Supported by companies like Galaxy and Kraken, ReserveOne positions itself as a crypto-native BlackRock, combining passive exposure with active income generation. Theoretically, its revenue comes from lending fees, staking rewards, and managing the spread between short-term and long-term bets on crypto assets.
Even if entities have found sustainable income methods, the "public company" label still brings paperwork and challenges.
Post-merger operations further highlight the necessity of sustainable income models. Fund management, custody, compliance, and auditing become crucial, especially when the only product is a highly volatile asset. Unlike ETF issuers, many SPAC-backed companies are built from scratch, with custody potentially outsourced and controls potentially weak, allowing risks to accumulate silently.

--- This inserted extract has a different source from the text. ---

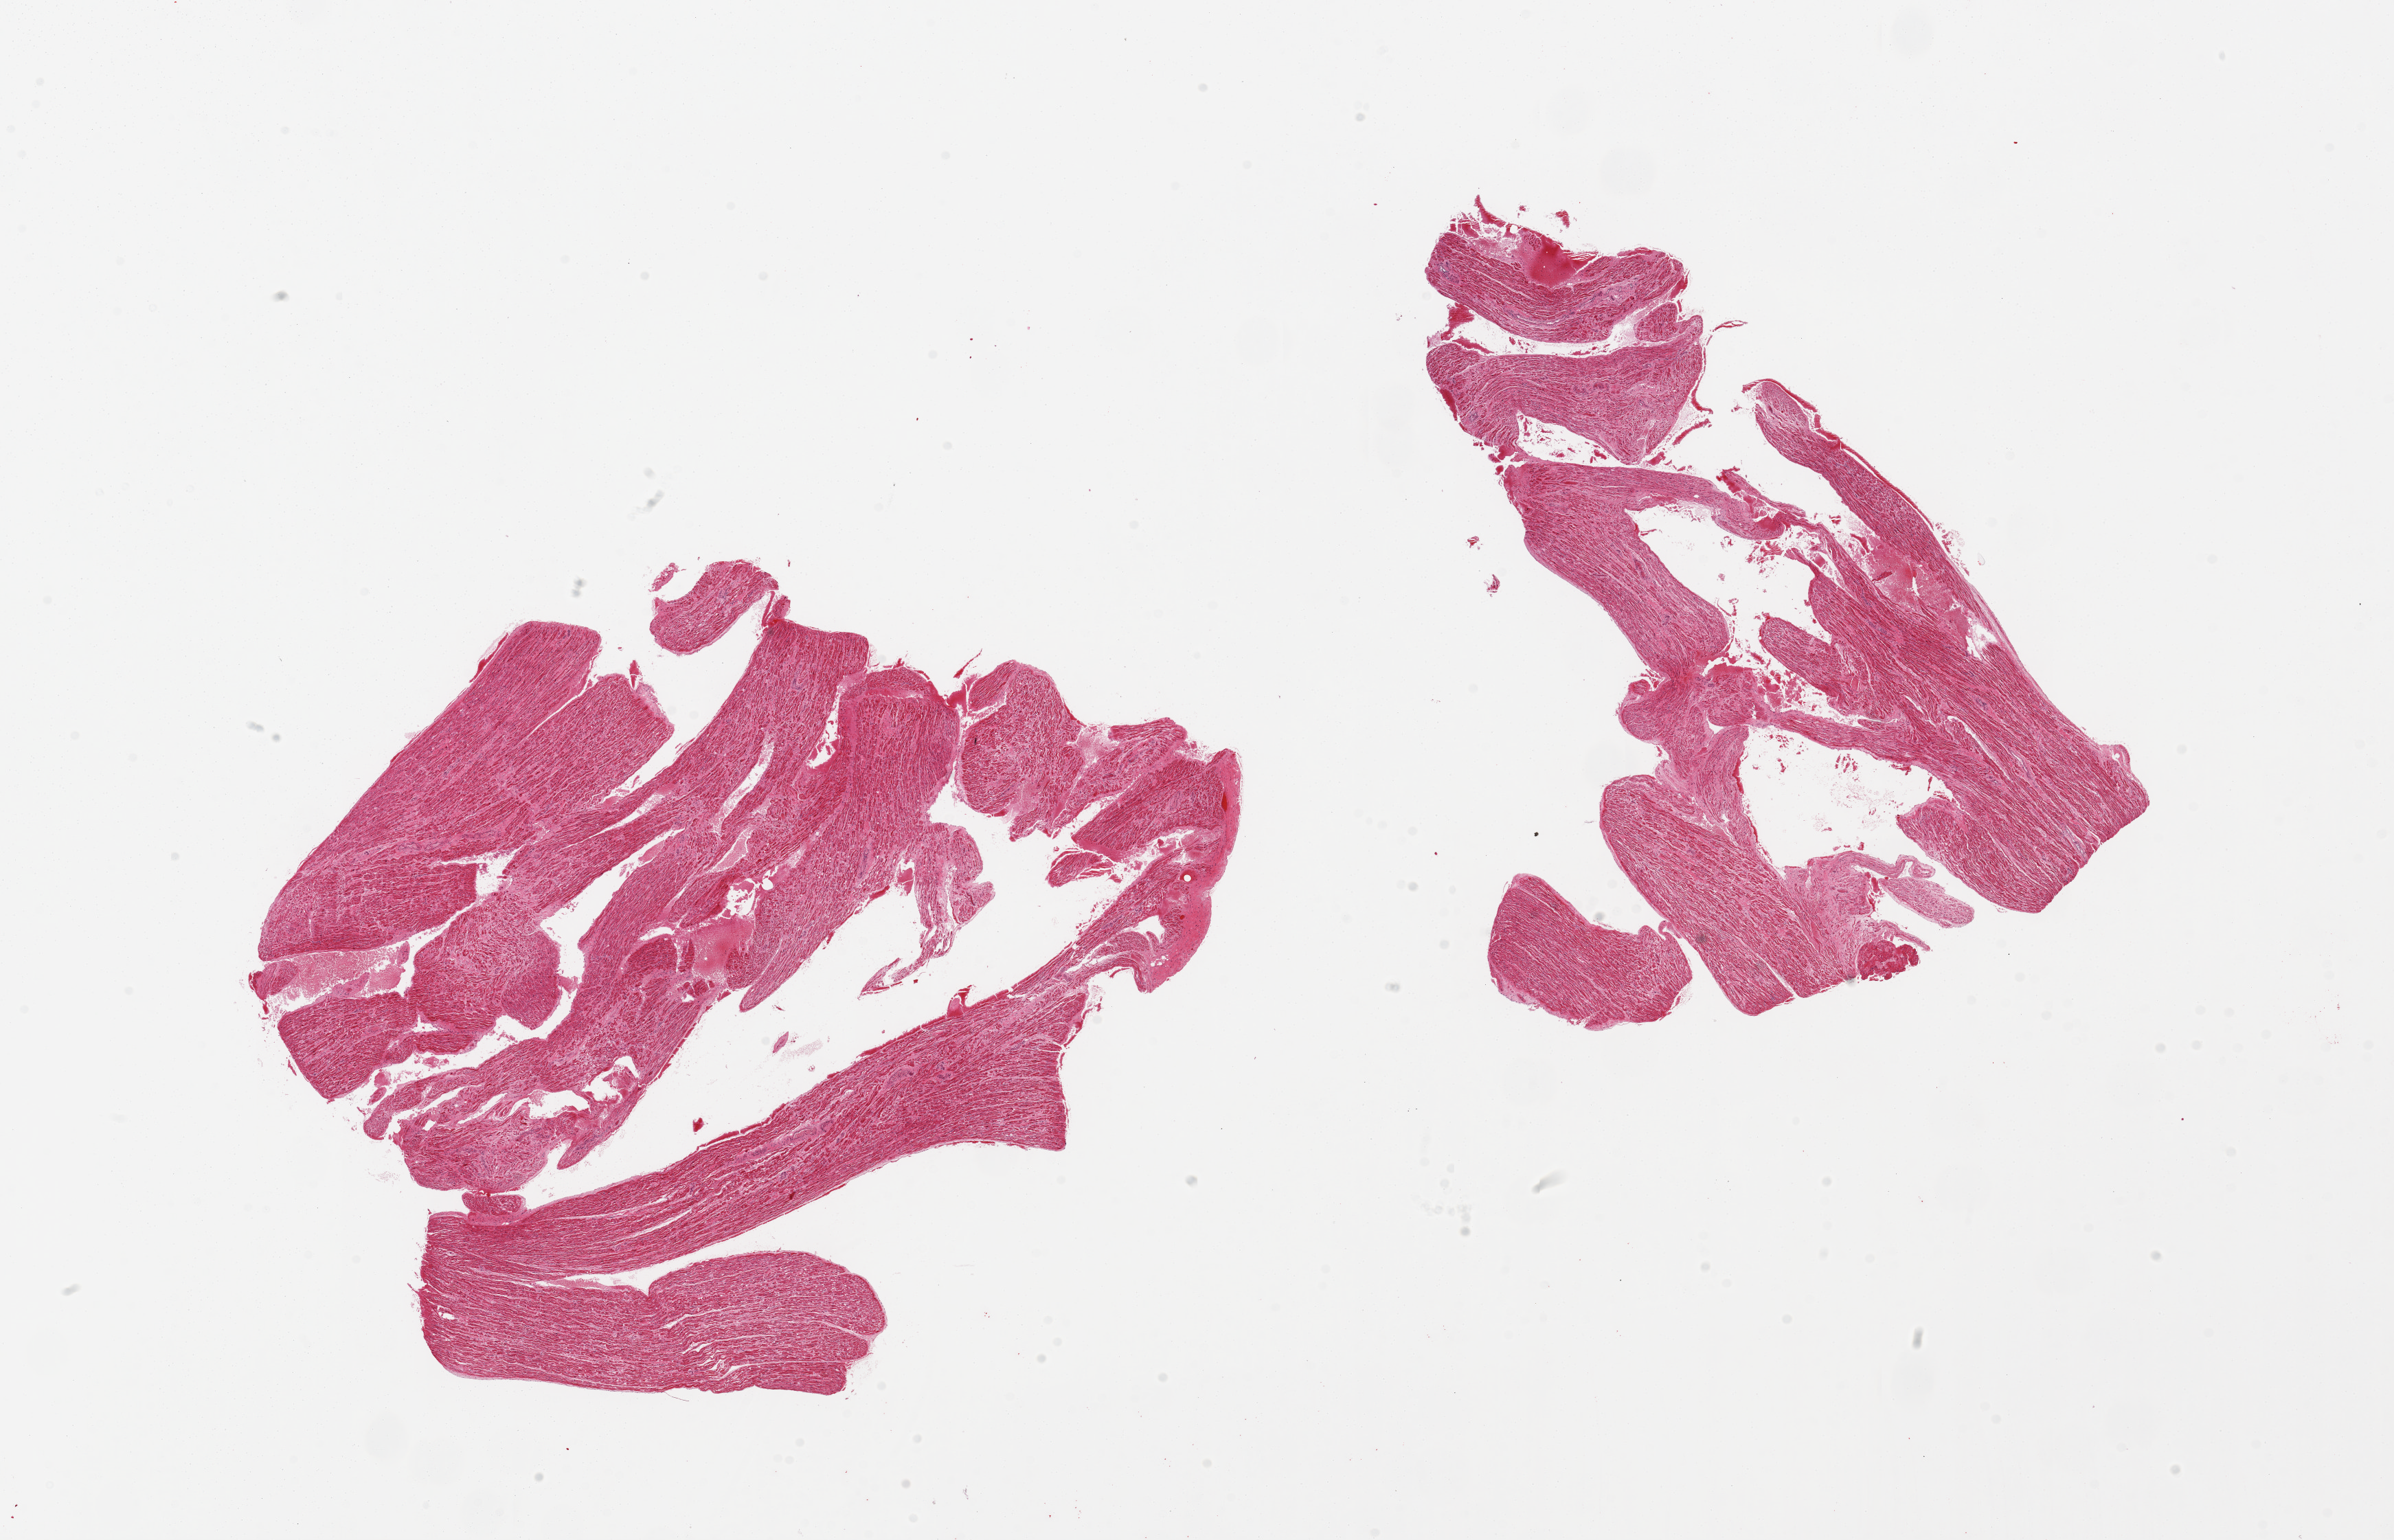
Digitized H&E-stained section, brightfield, a low-resolution overview of the entire scanned area, about 27.6 x 17.7 mm (slide scanned at 20x); PAXgene-fixed, paraffin-embedded tissue; section of auricular appendage (target tissue); tissue donor sample. Donor sex: male.
Pathologist's review note for this sample: 2 pieces.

Moreover, there are governance issues. Many SPAC sponsors retain special rights, such as enhanced voting rights, board seats, and liquidity windows, but they often lack cryptocurrency expertise. When Bitcoin prices crash or regulations tighten, experts are needed to steer the ship. During market rises, no one pays attention; but when it falls, problems are exposed.
So, how should retail investors respond?
Some will be attracted by potential upside, thinking a small bet on a Bitcoin SPAC might replicate Strategy's prosperity. But they also face multiple risks, such as equity dilution, volatility, redemption, and unproven management teams. Others might prefer the simplicity of spot Bitcoin ETFs, or even direct Bitcoin ownership.
Because when you buy Bitcoin stocks listed through a SPAC, you're not directly holding Bitcoin, but buying a plan for someone else to buy Bitcoin for you, hoping they'll succeed. This hope comes at a cost, and in a bull market, this cost seems worth paying.
However, you still need to understand exactly what you're buying and how much.